While the housing crash has hit appliance providers as hard as home builders, it also has offered more of an opportunity to compete for bigger shares of the market that remains.
Builders have been streamlining their businesses for the sake of cost savings and efficiencies, whittling down the number of floor plans, the variety of materials and options they offer, and, in the case of appliances, sometimes choosing one exclusive provider rather than multiple manufacturers.
"In this downtime period, we have found for a number of years that builders are questioning what they have been doing in the past," said Tom Halford, Whirlpool Corp.'s general manager, contract sales and marketing. "So they are open to change. There is an opportunity that allows us to share our voice with the home builders."
And more have been listening to--and going for--Whirlpool's sales pitches, with Toll Brothers, Shea Homes, Ashton Woods Homes, and Horton Homes all opting for Whirlpool in 2010. "We are up nearly 50% in single-family, new-home construction [market] share since 2008," Halford said. "It's pretty fragile still. We are still having to deal with price advantages."
Of course, along with the opportunity to gain market share comes the possibility of losing it as well.
"Somewhere along the line here there are going to be winners, and there are going to be losers," Halford said. "It's just the outcome of a competitive environment. Right now we are fortunate to be very competitive."
Given that level of competition, perhaps it's not so surprising that, in the past year, GE's and Whirlpool's announcements of new exclusive agreements to provide major production builders' appliances have been popping out like dueling front-runners in a horse race.
In late August, GE announced it had signed up Lennar Corp. and Clayton Homes, the largest manufacturer of modular homes in the United States, to exclusive four-year agreements.
In early October, Whirlpool announced it had landed "multi-year" exclusive agreements with Mattamy Homes and PulteGroup.
Then, last Thursday, GE announced it had obtained an exclusive three-year appliance provider agreement with Ryland Homes. Rose said it has signed an exclusive agreement with D.R. Horton as well, but hasn't issued a news release yet.
Matt Rose, general manager of GE Appliances & Lighting's contract sales division, would agree about the current sales environment. "It's definitely a competitive marketplace and probably has never been more competitive," he observed.

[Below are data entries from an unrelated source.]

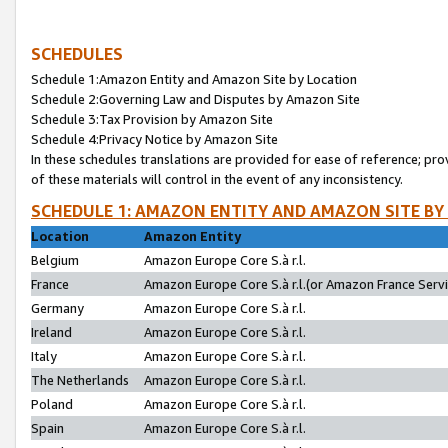
SCHEDULES
Schedule 1:Amazon Entity and Amazon Site by Location
Schedule 2:Governing Law and Disputes by Amazon Site
Schedule 3:Tax Provision by Amazon Site
Schedule 4:Privacy Notice by Amazon Site
In these schedules translations are provided for ease of reference; pro
of these materials will control in the event of any inconsistency.
SCHEDULE 1: AMAZON ENTITY AND AMAZON SITE BY
Location
Amazon Entity
Belgium
Amazon Europe Core S.à r.l.
France
Amazon Europe Core S.à r.l.(or Amazon France Servic
Germany
Amazon Europe Core S.à r.l.
Ireland
Amazon Europe Core S.à r.l.
Italy
Amazon Europe Core S.à r.l.
The Netherlands
Amazon Europe Core S.à r.l.
Poland
Amazon Europe Core S.à r.l.
Spain
Amazon Europe Core S.à r.l.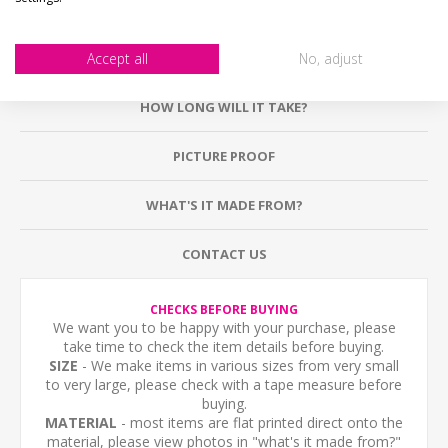
Accept all
No, adjust
DESCRIPTION
HOW LONG WILL IT TAKE?
PICTURE PROOF
WHAT'S IT MADE FROM?
CONTACT US
CHECKS BEFORE BUYING
We want you to be happy with your purchase, please
take time to check the item details before buying.
SIZE
- We make items in various sizes from very small
to very large, please check with a tape measure before
buying.
MATERIAL
- most items are flat printed direct onto the
material, please view photos in "what's it made from?"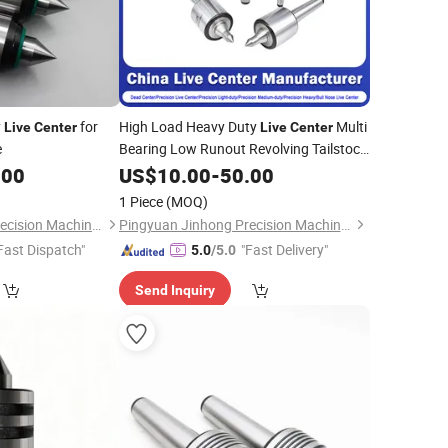
y
for
High Load Heavy Duty
Multi
Live
Center
Live
Center
e
Bearing Low Runout Revolving Tailstock
for CNC Lathe Large Heavy
.00
Center
US$
10.00
-
50.00
Workpieces, Rough Turning, Strong
1 Piece
(MOQ)
Cutting
Pingyuan Jinhong Precision Machinery Co., Ltd
Pingyuan Jinhong Precision Machinery Co., Ltd
Fast Dispatch"
"Fast Delivery"
5.0
/5.0
Send Inquiry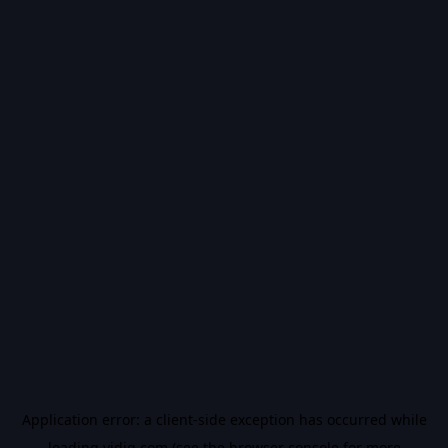
Application error: a
client
-side exception has occurred while
loading
vidiq.com
(see the
browser console
for more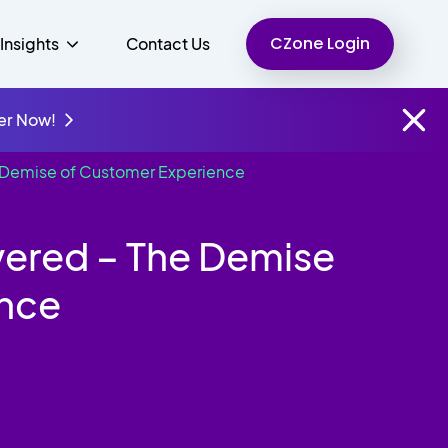
CZone Login
Insights
Contact Us
er Now!
e Demise of Customer Experience
Finance
People
Resources
Unified Communications
vered – The Demise
Charity
ence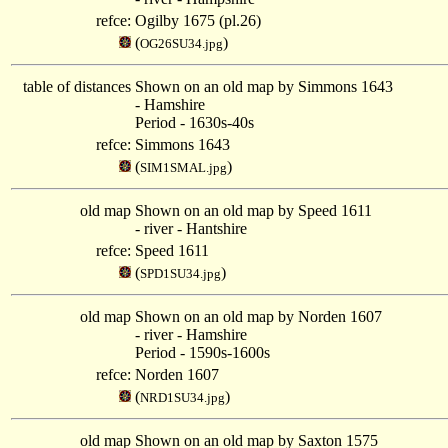
refce:
Ogilby 1675 (pl.26)
(
)
OG26SU34.jpg
table of distances
Shown on an old map by Simmons 1643
- Hamshire
Period - 1630s-40s
refce:
Simmons 1643
(
)
SIM1SMAL.jpg
old map
Shown on an old map by Speed 1611
- river - Hantshire
refce:
Speed 1611
(
)
SPD1SU34.jpg
old map
Shown on an old map by Norden 1607
- river - Hamshire
Period - 1590s-1600s
refce:
Norden 1607
(
)
NRD1SU34.jpg
old map
Shown on an old map by Saxton 1575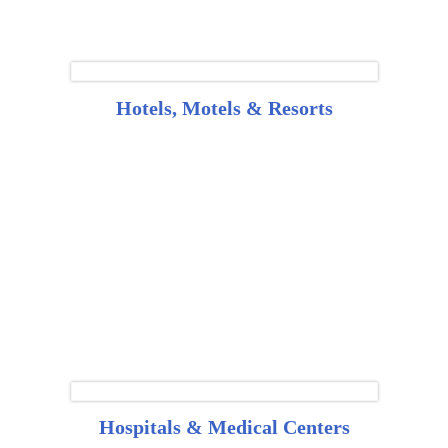
Hotels, Motels & Resorts
Hospitals & Medical Centers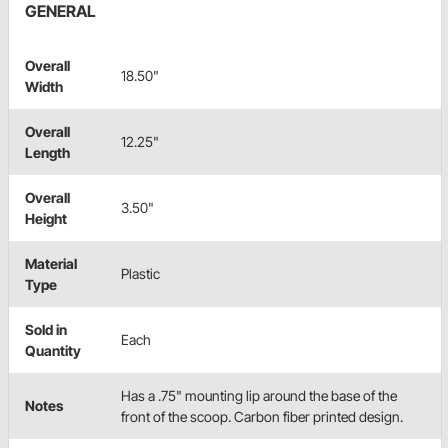
GENERAL
Overall
18.50"
Width
Overall
12.25"
Length
Overall
3.50"
Height
Material
Plastic
Type
Sold in
Each
Quantity
Has a .75" mounting lip around the base of the
Notes
front of the scoop. Carbon fiber printed design.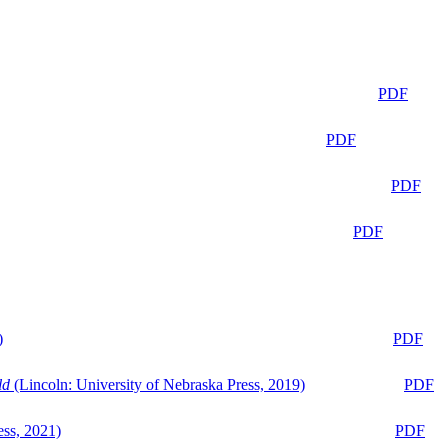
PDF
PDF
PDF
PDF
)
PDF
ld
(Lincoln: University of Nebraska Press, 2019)
PDF
ess, 2021)
PDF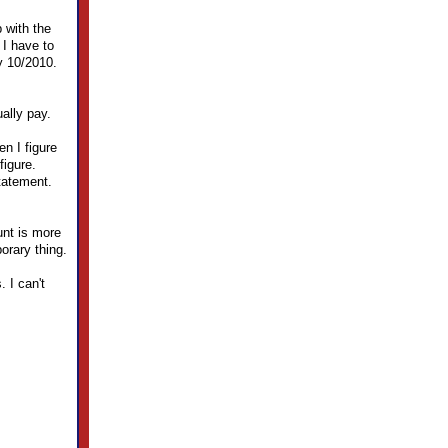
 with the
 I have to
y 10/2010.
ally pay.
en I figure
figure.
tatement.
nt is more
orary thing.
 I can't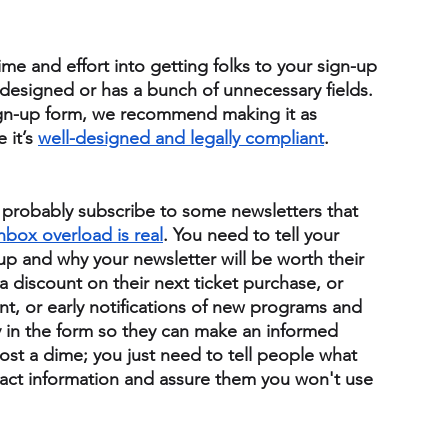
ime and effort into getting folks to your sign-up 
 designed or has a bunch of unnecessary fields. 
ign-up form, we recommend making it as 
it’s 
well-designed and legally compliant
. 
u probably subscribe to some newsletters that 
nbox overload is real
. 
You need to tell your 
up and why your newsletter will be worth their 
 discount on their next ticket purchase, or 
t, or early notifications of new programs and 
ly in the form so they can make an informed 
ost a dime; you just need to tell people what 
ontact information and assure them you won't use 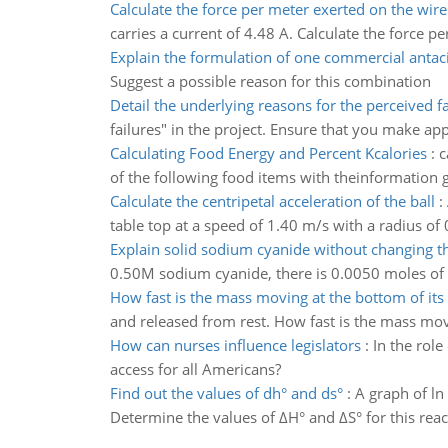
Calculate the force per meter exerted on the wire
carries a current of 4.48 A. Calculate the force p
Explain the formulation of one commercial antac
Suggest a possible reason for this combination
Detail the underlying reasons for the perceived fa
failures" in the project. Ensure that you make ap
Calculating Food Energy and Percent Kcalories
:
c
of the following food items with theinformation g
Calculate the centripetal acceleration of the ball
:
table top at a speed of 1.40 m/s with a radius of 
Explain solid sodium cyanide without changing 
0.50M sodium cyanide, there is 0.0050 moles of s
How fast is the mass moving at the bottom of its
and released from rest. How fast is the mass mov
How can nurses influence legislators
:
In the rol
access for all Americans?
Find out the values of dh° and ds°
:
A graph of ln 
Determine the values of ΔH° and ΔS° for this reac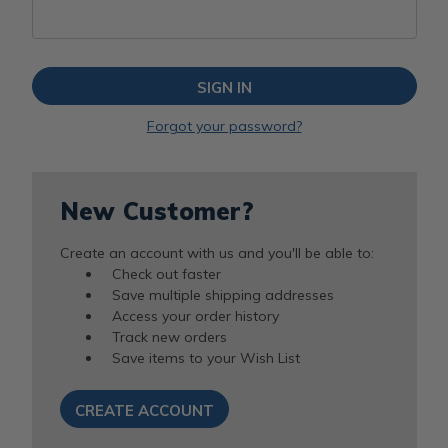
Forgot your password?
New Customer?
Create an account with us and you'll be able to:
Check out faster
Save multiple shipping addresses
Access your order history
Track new orders
Save items to your Wish List
CREATE ACCOUNT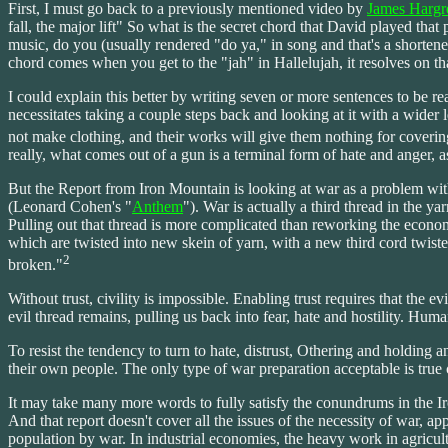
First, I must go back to a previously mentioned video by
James Hargr
fall, the major lift" So what is the secret chord that David played that 
music, do you (usually rendered "do ya," in song and that's a shortene
chord comes when you get to the "jah" in Hallelujah, it resolves on tha
I could explain this better by writing seven or more sentences to be r
necessitates taking a couple steps back and looking at it with a wider 
not make clothing, and their works will give them nothing for coverin
really, what comes out of a gun is a terminal form of hate and anger,
But the Report from Iron Mountain is looking at war as a problem withi
(Leonard Cohen's "
Anthem
"). War is actually a third thread in the y
Pulling out that thread is more complicated than reworking the econo
which are twisted into new skein of yarn, with a new third cord twiste
2
broken."
Without trust, civility is impossible. Enabling trust requires that the
evil thread remains, pulling us back into fear, hate and hostility. Hum
To resist the tendency to turn to hate, distrust, Othering and holding
their own people. The only type of war preparation acceptable is true
It may take many more words to fully satisfy the conundrums in the Iron
And that report doesn't cover all the issues of the necessity of war, a
population by war. In industrial economies, the heavy work in agricul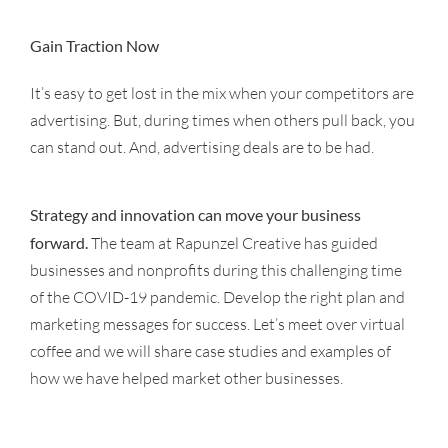
Gain Traction Now
It’s easy to get lost in the mix when your competitors are
advertising. But, during times when others pull back, you
can stand out. And, advertising deals are to be had.
Strategy and innovation can move your business
forward.
The team at Rapunzel Creative has guided
businesses and nonprofits during this challenging time
of the COVID-19 pandemic. Develop the right plan and
marketing messages for success. Let’s meet over virtual
coffee and we will share case studies and examples of
how we have helped market other businesses.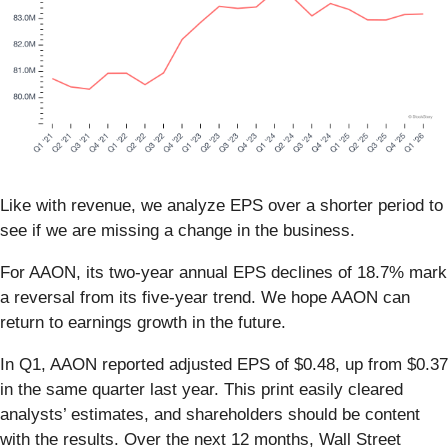
Like with revenue, we analyze EPS over a shorter period to
see if we are missing a change in the business.
For AAON, its two-year annual EPS declines of 18.7% mark
a reversal from its five-year trend. We hope AAON can
return to earnings growth in the future.
In Q1, AAON reported adjusted EPS of $0.48, up from $0.37
in the same quarter last year. This print easily cleared
analysts’ estimates, and shareholders should be content
with the results. Over the next 12 months, Wall Street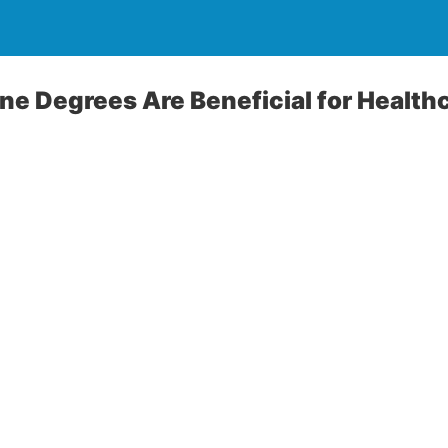
ne Degrees Are Beneficial for Health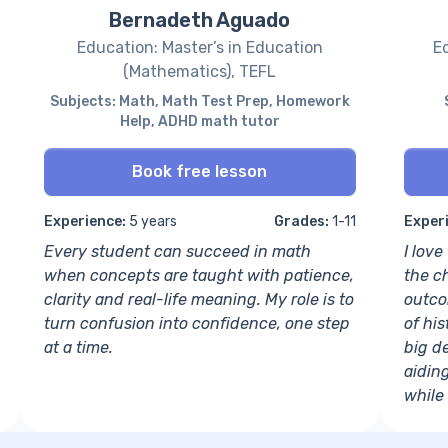
Bernadeth Aguado
Education: Master’s in Education
Ed
(Mathematics), TEFL
Subjects: Math, Math Test Prep, Homework
Help, ADHD math tutor
Book free lesson
Experience:
5 years
Grades:
1-11
Exper
Every student can succeed in math
I lov
when concepts are taught with patience,
the c
clarity and real-life meaning. My role is to
outco
turn confusion into confidence, one step
of his
at a time.
big de
aidin
while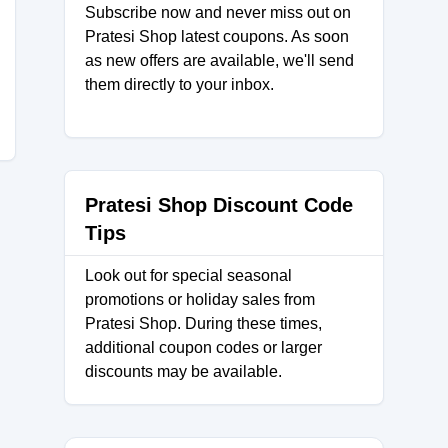
Subscribe now and never miss out on
Pratesi Shop latest coupons. As soon
as new offers are available, we'll send
them directly to your inbox.
Pratesi Shop Discount Code
Tips
Look out for special seasonal
promotions or holiday sales from
Pratesi Shop. During these times,
additional coupon codes or larger
discounts may be available.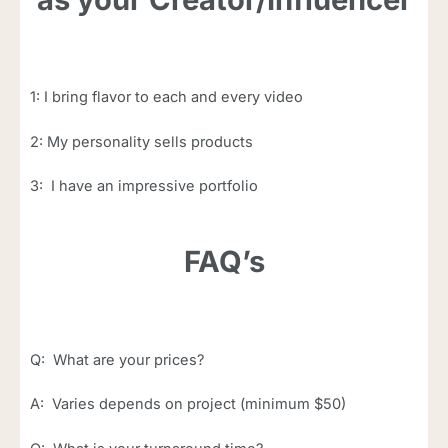
1: I bring flavor to each and every video
2: My personality sells products
3: I have an impressive portfolio
FAQ’s
Q: What are your prices?
A: Varies depends on project (minimum $50)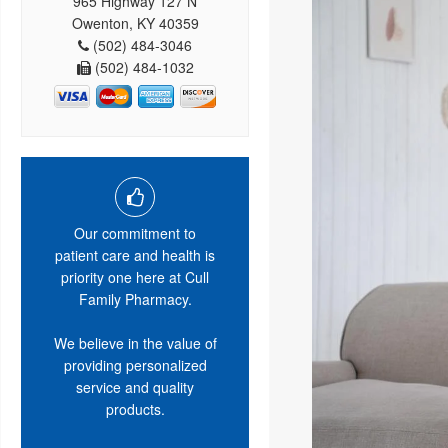
965 Highway 127 N
Owenton, KY 40359
(502) 484-3046
(502) 484-1032
Our commitment to
patient care and health is
priority one here at Cull
Family Pharmacy.
We believe in the value of
providing personalized
service and quality
products.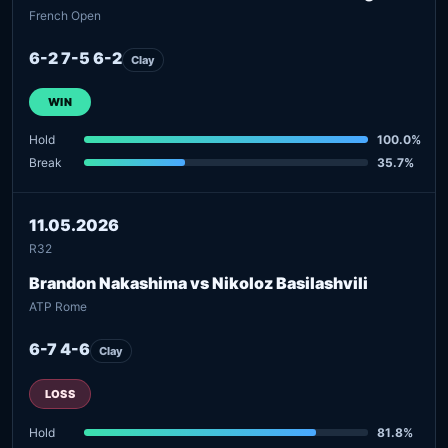
French Open
6-2 7-5 6-2
Clay
WIN
Hold
100.0%
Break
35.7%
11.05.2026
R32
Brandon Nakashima vs Nikoloz Basilashvili
ATP Rome
6-7 4-6
Clay
LOSS
Hold
81.8%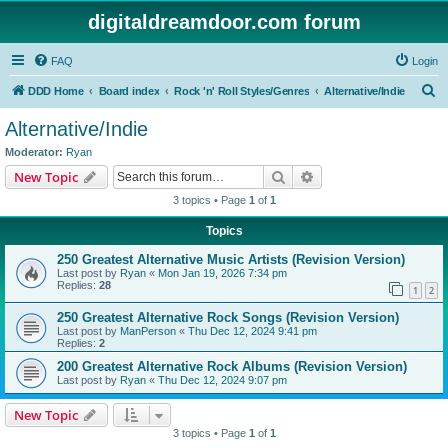
digitaldreamdoor.com forum
FAQ
Login
S
DDD Home
Board index
Rock 'n' Roll Styles/Genres
Alternative/Indie
e
Alternative/Indie
a
Moderator:
Ryan
r
Search
Advanced search
New Topic
c
3 topics • Page
1
of
1
h
Topics
250 Greatest Alternative Music Artists (Revision Version)
Last post by
Ryan
«
Mon Jan 19, 2026 7:34 pm
Replies:
28
1
2
250 Greatest Alternative Rock Songs (Revision Version)
Last post by
ManPerson
«
Thu Dec 12, 2024 9:41 pm
Replies:
2
200 Greatest Alternative Rock Albums (Revision Version)
Last post by
Ryan
«
Thu Dec 12, 2024 9:07 pm
New Topic
3 topics • Page
1
of
1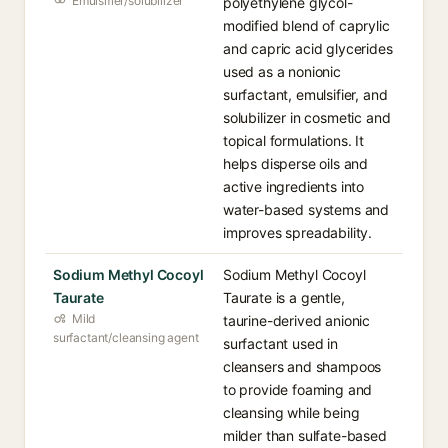
Emulsifier/solubilizer
polyethylene glycol-
modified blend of caprylic
and capric acid glycerides
used as a nonionic
surfactant, emulsifier, and
solubilizer in cosmetic and
topical formulations. It
helps disperse oils and
active ingredients into
water-based systems and
improves spreadability.
Sodium Methyl Cocoyl
Sodium Methyl Cocoyl
Taurate
Taurate is a gentle,
Mild
taurine-derived anionic
surfactant/cleansing agent
surfactant used in
cleansers and shampoos
to provide foaming and
cleansing while being
milder than sulfate-based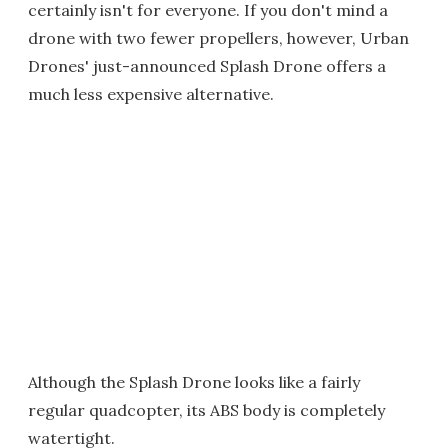
certainly isn't for everyone. If you don't mind a
drone with two fewer propellers, however, Urban
Drones' just-announced Splash Drone offers a
much less expensive alternative.
Although the Splash Drone looks like a fairly
regular quadcopter, its ABS body is completely
watertight.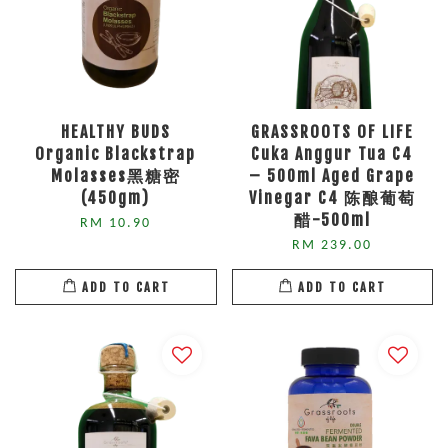
HEALTHY BUDS
GRASSROOTS OF LIFE
Organic Blackstrap
Cuka Anggur Tua C4
Molasses黑糖密
– 500ml Aged Grape
(450gm)
Vinegar C4 陈酿葡萄
醋-500ml
RM 10.90
RM 239.00
ADD TO CART
ADD TO CART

But Rose said that GE, which says it remains the No. 1 supplier of major appliances to U.S. home builders, hasn't really changed its message much in response to the competition. "We are sticking to our principles, which really is our value proposition," he said. "It's one that they seem to respond to," particularly in a housing market where builders are looking to cut every dime they can from their hard costs.
GE also pushes its product quality, delivery network, and the fact that it provides its own in-house service technicians. "Some of our competitors have outsourced that to third parties," Rose noted.
Meanwhile, Whirlpool is pushing the breadth of its offerings, which starts with Amana, goes through Maytag, and finishes up with KitchenAid and high-end Jenn-Air brands. "Whether it's a first-time buyer or a fifth-time buyer, we've got brands to fit all those consumers," said Halford. "We have the right brands (for different types of) builders, but also for the different types of homes within a builder" portfolio.
"We wouldn't be successful in this industry with one brand because eventually it would come down to is price competition," Halford said. "Though we have to compete on price, we have to compete beyond price."
Teresa Burney is a senior editor for BUILDER and BIG BUILDER magazines.